Where children are involved, it can be especially difficult. The demands of treatments and tests bring many disruptions to normal family routines and day-to-day lives.
While it is important to try to maintain as normal a family life as possible, it is also important to have realistic expectations. Trying too hard may result in putting further stress on you and those around you. Sometimes realising that things will be different for some time can reduce stress and provide a realistic basis to cope with your situation. It is important for your family to talk about what each person needs in the situation and to acknowledge that these needs can change overtime. If necessary you should seek help in dealing with the difficult issues you are facing.

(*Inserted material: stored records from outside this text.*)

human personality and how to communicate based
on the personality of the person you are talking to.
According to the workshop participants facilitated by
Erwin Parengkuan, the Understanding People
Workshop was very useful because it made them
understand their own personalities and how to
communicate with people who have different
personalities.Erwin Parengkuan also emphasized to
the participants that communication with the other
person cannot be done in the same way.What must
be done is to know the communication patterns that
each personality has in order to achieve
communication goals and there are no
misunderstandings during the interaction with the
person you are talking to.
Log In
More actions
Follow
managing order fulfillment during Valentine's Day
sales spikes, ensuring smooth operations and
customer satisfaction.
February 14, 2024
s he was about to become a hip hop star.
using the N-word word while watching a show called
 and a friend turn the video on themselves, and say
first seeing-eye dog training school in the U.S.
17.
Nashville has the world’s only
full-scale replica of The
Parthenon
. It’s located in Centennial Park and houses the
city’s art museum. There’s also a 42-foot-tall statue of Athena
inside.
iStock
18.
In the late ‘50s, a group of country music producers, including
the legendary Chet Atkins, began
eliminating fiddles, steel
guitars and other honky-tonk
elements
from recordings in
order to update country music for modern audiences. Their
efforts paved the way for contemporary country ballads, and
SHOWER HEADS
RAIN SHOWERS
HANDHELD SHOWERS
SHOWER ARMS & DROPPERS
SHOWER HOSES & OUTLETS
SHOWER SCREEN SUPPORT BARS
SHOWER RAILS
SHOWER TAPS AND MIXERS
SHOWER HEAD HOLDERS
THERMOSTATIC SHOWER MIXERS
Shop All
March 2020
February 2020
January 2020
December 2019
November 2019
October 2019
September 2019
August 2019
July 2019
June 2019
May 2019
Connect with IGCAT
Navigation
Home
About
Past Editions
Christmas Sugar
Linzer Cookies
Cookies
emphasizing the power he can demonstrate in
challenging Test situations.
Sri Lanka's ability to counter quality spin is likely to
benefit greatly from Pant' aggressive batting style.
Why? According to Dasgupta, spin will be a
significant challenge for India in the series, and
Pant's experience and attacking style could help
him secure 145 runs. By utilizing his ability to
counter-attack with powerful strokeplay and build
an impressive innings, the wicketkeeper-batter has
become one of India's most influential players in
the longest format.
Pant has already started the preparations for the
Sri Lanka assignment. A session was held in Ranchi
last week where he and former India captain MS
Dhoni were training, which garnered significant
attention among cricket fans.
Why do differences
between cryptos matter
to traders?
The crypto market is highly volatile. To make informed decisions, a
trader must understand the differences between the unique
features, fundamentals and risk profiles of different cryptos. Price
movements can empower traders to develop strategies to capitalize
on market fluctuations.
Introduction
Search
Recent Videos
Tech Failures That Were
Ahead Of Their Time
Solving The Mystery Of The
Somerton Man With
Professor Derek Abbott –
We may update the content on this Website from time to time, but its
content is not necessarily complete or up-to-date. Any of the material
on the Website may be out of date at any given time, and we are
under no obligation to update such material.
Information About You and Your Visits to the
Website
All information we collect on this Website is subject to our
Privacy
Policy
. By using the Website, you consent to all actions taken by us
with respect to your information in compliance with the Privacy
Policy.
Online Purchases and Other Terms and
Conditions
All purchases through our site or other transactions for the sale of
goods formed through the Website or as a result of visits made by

It can be helpful to set some priorities regarding what needs to be done to keep family life running as smoothly and as near to normal as possible. It is also important to think about various family members and friends who may be able to help at different times, for example cooking, cleaning or taking children to and from school or day care, or simply taking care of the family pet. Someone outside the family, a friend or professional like a social worker may be able to help you with this. In most cases people are only too willing to help if they can, especially if they are guided by being given specific tasks.
Children need a great deal of support, guidance and love at all times but especially after someone in the family has been diagnosed with blood cancer. Reassuring them that they are loved and giving them opportunities to talk about how they are feeling is important. Sticking as much as possible to normal routines like bedtimes, applying the expected boundaries on behaviors and having a reasonable and consistent approach to discipline is also important and can help to make the child feel more secure, when so many other things appear to be changing within their family.
There are many people who can assist you and your family in coping with the practical and emotional difficulties you may be experiencing. These include counselors, psychologists, social worker/welfare workers or pastoral care workers and the support services staff of the Leukaemia Foundation. They can provide you with support and understanding and identify strategies that will help you and your family cope during and after treatment.